═══ Material supplied

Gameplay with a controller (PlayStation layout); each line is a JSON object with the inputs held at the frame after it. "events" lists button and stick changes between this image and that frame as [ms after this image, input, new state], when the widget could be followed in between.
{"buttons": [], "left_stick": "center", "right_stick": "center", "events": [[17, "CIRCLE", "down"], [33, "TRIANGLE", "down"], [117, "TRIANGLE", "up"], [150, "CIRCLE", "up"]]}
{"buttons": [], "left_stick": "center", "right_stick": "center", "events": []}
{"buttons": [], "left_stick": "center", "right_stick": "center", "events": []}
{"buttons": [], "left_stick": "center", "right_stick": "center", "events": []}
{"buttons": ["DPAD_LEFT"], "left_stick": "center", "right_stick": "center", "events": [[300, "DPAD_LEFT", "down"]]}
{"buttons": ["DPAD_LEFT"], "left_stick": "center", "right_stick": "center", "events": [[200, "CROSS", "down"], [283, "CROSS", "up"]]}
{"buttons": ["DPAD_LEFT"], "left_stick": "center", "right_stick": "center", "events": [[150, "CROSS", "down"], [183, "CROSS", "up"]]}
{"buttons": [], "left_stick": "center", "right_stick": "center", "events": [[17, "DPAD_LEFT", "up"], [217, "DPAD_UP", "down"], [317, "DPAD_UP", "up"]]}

══════

[What you are asked to do]: Write the number of lines in the data above that contain "CROSS", adding no other words.

[Answer space]: 2